(Supplied entries):

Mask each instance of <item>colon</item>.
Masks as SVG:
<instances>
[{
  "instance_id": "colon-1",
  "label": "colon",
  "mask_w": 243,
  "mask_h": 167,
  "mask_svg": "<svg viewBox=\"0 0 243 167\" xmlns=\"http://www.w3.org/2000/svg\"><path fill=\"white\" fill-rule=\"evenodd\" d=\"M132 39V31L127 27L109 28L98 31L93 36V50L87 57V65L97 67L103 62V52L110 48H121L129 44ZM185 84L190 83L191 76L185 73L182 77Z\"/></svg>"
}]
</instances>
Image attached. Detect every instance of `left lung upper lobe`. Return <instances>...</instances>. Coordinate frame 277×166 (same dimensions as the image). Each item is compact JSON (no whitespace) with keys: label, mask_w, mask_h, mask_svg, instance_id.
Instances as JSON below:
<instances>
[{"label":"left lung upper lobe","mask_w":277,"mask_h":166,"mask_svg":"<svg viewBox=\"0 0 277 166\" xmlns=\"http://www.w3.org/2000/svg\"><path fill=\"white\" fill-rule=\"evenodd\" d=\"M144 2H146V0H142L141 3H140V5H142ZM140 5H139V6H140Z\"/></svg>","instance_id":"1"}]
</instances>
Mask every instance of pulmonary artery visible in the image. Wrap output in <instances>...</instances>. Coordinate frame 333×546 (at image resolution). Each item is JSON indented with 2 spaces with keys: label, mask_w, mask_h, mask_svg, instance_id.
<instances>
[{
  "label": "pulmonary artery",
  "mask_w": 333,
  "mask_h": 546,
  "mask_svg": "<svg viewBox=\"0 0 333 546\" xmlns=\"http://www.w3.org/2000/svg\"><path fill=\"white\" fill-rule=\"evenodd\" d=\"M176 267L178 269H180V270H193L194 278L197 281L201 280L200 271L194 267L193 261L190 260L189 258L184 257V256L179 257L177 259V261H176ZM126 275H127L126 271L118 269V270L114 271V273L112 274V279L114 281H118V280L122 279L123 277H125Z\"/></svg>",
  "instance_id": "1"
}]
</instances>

(What you should do):
Please repeat every entry above word for word.

(Written reply):
Mask each instance of <item>colon</item>.
Masks as SVG:
<instances>
[{
  "instance_id": "colon-1",
  "label": "colon",
  "mask_w": 243,
  "mask_h": 167,
  "mask_svg": "<svg viewBox=\"0 0 243 167\" xmlns=\"http://www.w3.org/2000/svg\"><path fill=\"white\" fill-rule=\"evenodd\" d=\"M132 39V31L127 27L109 28L98 31L93 36V50L87 57V65L97 67L103 62V52L110 48H121L129 44ZM185 84L190 83L191 76L185 73L182 77Z\"/></svg>"
}]
</instances>
Image attached. Detect every instance of `left lung upper lobe`. Return <instances>...</instances>. Coordinate frame 277×166 (same dimensions as the image). Each item is compact JSON (no whitespace) with keys: label, mask_w, mask_h, mask_svg, instance_id.
Instances as JSON below:
<instances>
[{"label":"left lung upper lobe","mask_w":277,"mask_h":166,"mask_svg":"<svg viewBox=\"0 0 277 166\" xmlns=\"http://www.w3.org/2000/svg\"><path fill=\"white\" fill-rule=\"evenodd\" d=\"M144 2H146V0H142L141 3H140V5H142ZM140 5H139V6H140Z\"/></svg>","instance_id":"1"}]
</instances>
Mask every instance of pulmonary artery visible in the image. Wrap output in <instances>...</instances>. Coordinate frame 333×546 (at image resolution). Each item is JSON indented with 2 spaces with keys: label, mask_w, mask_h, mask_svg, instance_id.
<instances>
[{
  "label": "pulmonary artery",
  "mask_w": 333,
  "mask_h": 546,
  "mask_svg": "<svg viewBox=\"0 0 333 546\" xmlns=\"http://www.w3.org/2000/svg\"><path fill=\"white\" fill-rule=\"evenodd\" d=\"M176 267L178 269H180V270H193L194 278L197 281L201 280L200 271L194 267L193 261L190 260L189 258L184 257V256L179 257L177 259V261H176ZM126 275H127L126 271L118 269V270L114 271V273L112 274V279L114 281H118V280L122 279L123 277H125Z\"/></svg>",
  "instance_id": "1"
}]
</instances>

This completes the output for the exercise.